**Supplied text**
# Average time for Tripple?



## pdh (Feb 19, 2006)

Just wondering what riders times were? West bound? East bound?


----------



## kevzl (Apr 13, 2006)

A friend and I did the West bound in a ride time of 7:27 with an additional hour for stops at the aid stations.


----------



## Bulldozer (Jul 31, 2003)

I've done west bound in 7:15 plus time for food stops. I don't think that's very average though. My guess is somewhere between 8-9hrs of ride time.


----------



## FR hokeypokey (Apr 12, 2010)

Completed my first Bypass Sat.(ride - 8:25 with additional 1:15 rest stops)

Great course, loved the views!


----------



## Colorado Yooper (Nov 28, 2009)

8.15 ride time west and 8:45 east. Total time for West was 10.5 and East was 12. West bound I took more time at the rest stops and had the girlfriend meet me at Georgetown and the Springs. So much better sitting in a comfy front seat with heat than standing around getting chilled in the rain.


----------



## Colorado Yooper (Nov 28, 2009)

I mean I took more time East bound. opps


----------



## pdh (Feb 19, 2006)

No doubt! A heated car is nice. Thanks for all the replies. Just courious to what the average times were. On a side note I was amazed at the speed these two riders were reaching going down Loveland Pass east bound. Crazy Fast!


----------

**To do**
Rewrite the stretch of the ride-times thread from "## Bulldozer (Jul" through "(Apr 12, 2010)", putting "rest stops" wherever "food stops" appears.

**Collected data**
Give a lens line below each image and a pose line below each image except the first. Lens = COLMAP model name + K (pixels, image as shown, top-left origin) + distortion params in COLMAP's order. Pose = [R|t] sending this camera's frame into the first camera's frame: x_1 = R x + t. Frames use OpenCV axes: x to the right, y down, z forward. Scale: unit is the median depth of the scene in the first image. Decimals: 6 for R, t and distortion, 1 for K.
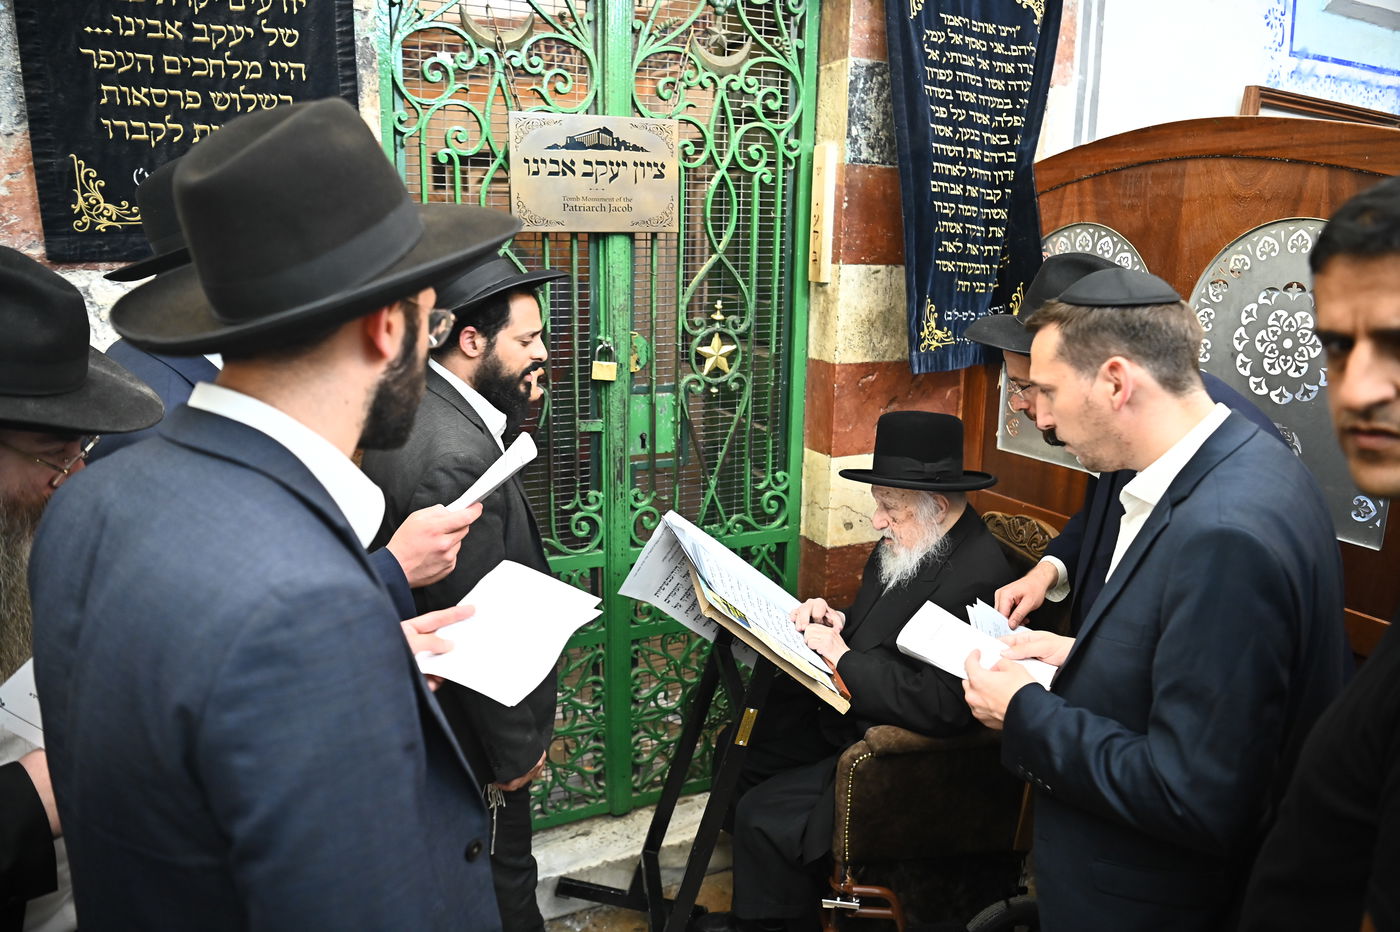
lens RADIAL K [[949.7, 0, 692.7], [0, 949.7, 462.7], [0, 0, 1]] dist [-0.082064, 0.019508]
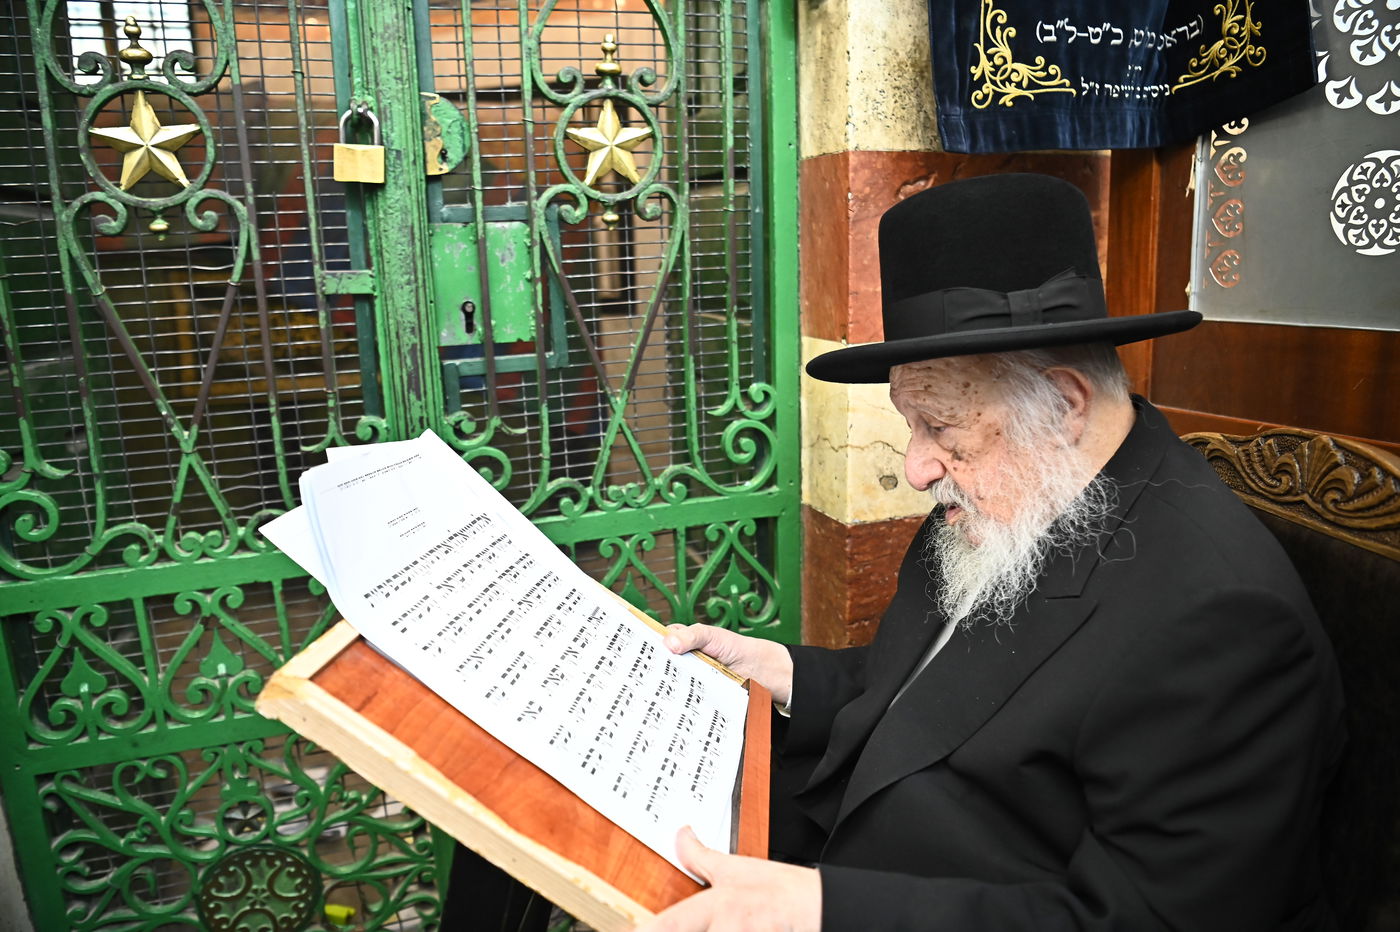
lens RADIAL K [[954.7, 0, 693.5], [0, 954.7, 461.4], [0, 0, 1]] dist [-0.082506, 0.023722]
pose [[0.995402, -0.021004, -0.093456, 0.115002], [0.020668, 0.999776, -0.004564, 0.059706], [0.093531, 0.002611, 0.995613, 0.509623]]
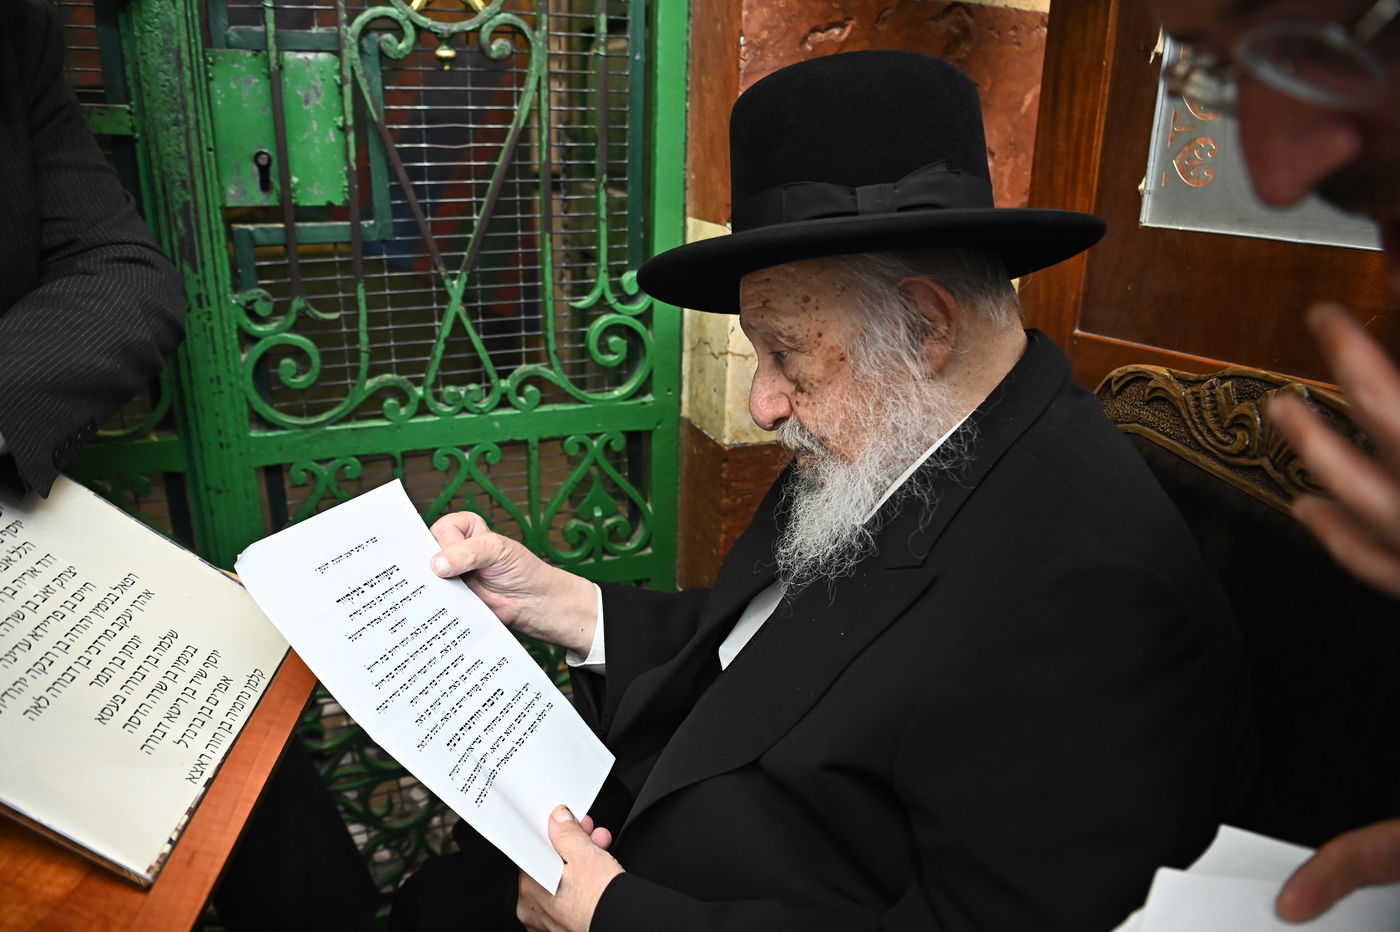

**Reply to the exercise**
## Bulldozer (Jul 31, 2003)

I've done west bound in 7:15 plus time for rest stops. I don't think that's very average though. My guess is somewhere between 8-9hrs of ride time.


----------



## FR hokeypokey (Apr 12, 2010)